They also blamed Pakistan cricket Board for letting the situation go out of hand due to inaction.

"It is a big blow to Pakistan cricket. Not only the shifting of the Champions Trophy but also the reversal of the Oval Test result," former captain Rameez Raja said.

"I think the Board sent out the wrong message to the cricket world when they said they were ready to play India and Australia at neutral venues," he added.

Rameez said the PCB officials need to sit down and decide once and for all what policy they will adopt on international teams not touring Pakistan.

"It is a difficult one but one that has to taken because if we keep on accepting touring team demands to shift our matches to neutral venues then the situation is never going to change and we will continue to suffer from lack of international cricket at home," Rameez said.

He also said the reversal of the Oval Test was a blow to the PCB.

"It indicates that we really need to improve our position in the ICC and garner support from other member countries."

Former captain Rashid Latif, fuming at the decision of the ICC, said the relocation of the Champions Trophy was hard to understand.

"We just hosted Sri Lanka without a problem and no cricket match has ever been hit by terrorist attacks in Pakistan. Yet the ICC acted in such haste without realising the damage they could cause long-term to our cricket," he said.

Latif said at a time when Pakistan cricket badly needed the support of all other countries and the ICC, it was getting none from anyone which was sad.

Former captain Inzamam-ul-Haq said he was not surprised that the Champions Trophy has been relocated.

"We have been facing problems for a while now and unfortunately the Board has never tried in an organised manner to remove doubts and fears about the security in Pakistan among the international cricket community."

Inzamam said hectic lobbying and government help was needed to convince teams to tour Pakistan.

"I do not know for how long can we continue to play at neutral venues. Eventually if no team comes to Pakistan, we will be isolated and the sport will lose fan base in the country," he said.

Inzamam who was captain during the controversial Oval Test in 2006 said he was not really bothered about the result being changed again.
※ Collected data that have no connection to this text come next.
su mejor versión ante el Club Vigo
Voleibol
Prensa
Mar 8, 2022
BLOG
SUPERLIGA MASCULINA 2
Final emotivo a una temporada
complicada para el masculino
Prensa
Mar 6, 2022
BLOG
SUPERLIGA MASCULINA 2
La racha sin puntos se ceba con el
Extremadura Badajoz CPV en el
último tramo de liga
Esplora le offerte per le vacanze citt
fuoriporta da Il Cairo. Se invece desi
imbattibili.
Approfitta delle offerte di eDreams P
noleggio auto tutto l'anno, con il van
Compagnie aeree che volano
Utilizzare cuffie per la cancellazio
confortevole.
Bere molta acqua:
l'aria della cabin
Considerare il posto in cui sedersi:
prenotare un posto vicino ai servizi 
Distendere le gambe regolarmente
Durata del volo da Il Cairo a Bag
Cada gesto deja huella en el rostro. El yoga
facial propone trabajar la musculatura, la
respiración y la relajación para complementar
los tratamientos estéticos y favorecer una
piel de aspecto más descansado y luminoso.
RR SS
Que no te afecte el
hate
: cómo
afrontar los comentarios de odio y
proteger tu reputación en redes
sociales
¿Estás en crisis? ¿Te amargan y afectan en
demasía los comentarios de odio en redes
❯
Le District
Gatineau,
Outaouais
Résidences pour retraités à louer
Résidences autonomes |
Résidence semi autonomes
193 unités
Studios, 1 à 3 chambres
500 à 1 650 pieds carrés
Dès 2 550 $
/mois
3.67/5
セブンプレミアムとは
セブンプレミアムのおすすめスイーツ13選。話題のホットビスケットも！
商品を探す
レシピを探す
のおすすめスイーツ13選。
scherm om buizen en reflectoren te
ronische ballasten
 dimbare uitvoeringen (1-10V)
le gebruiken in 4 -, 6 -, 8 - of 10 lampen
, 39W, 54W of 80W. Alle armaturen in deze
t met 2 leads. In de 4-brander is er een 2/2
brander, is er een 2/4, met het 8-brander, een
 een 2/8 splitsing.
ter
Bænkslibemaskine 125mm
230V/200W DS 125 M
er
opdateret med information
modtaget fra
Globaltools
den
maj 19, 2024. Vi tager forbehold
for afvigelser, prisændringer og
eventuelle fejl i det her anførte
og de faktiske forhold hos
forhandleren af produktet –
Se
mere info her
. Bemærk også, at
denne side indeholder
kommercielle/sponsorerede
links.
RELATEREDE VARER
"It is an episode which shows how badly the authorities handled it. No one cares that the umpires in the first place laid a wrong charge of ball tampering against us of which we were later cleared."

Inzamam said rules and regulations were fine but wondered why the MCC did not come into the picture from the start or when the ICC decided to reverse the result to a draw.

Former Test batsman Zaheer Abbas echoed the same sentiments.

"The ICC acted very much in haste and if they took away this Champions Trophy we should at least get the 2010 one so that the 2011 World Cup is also held smoothly in our country," Abbas said.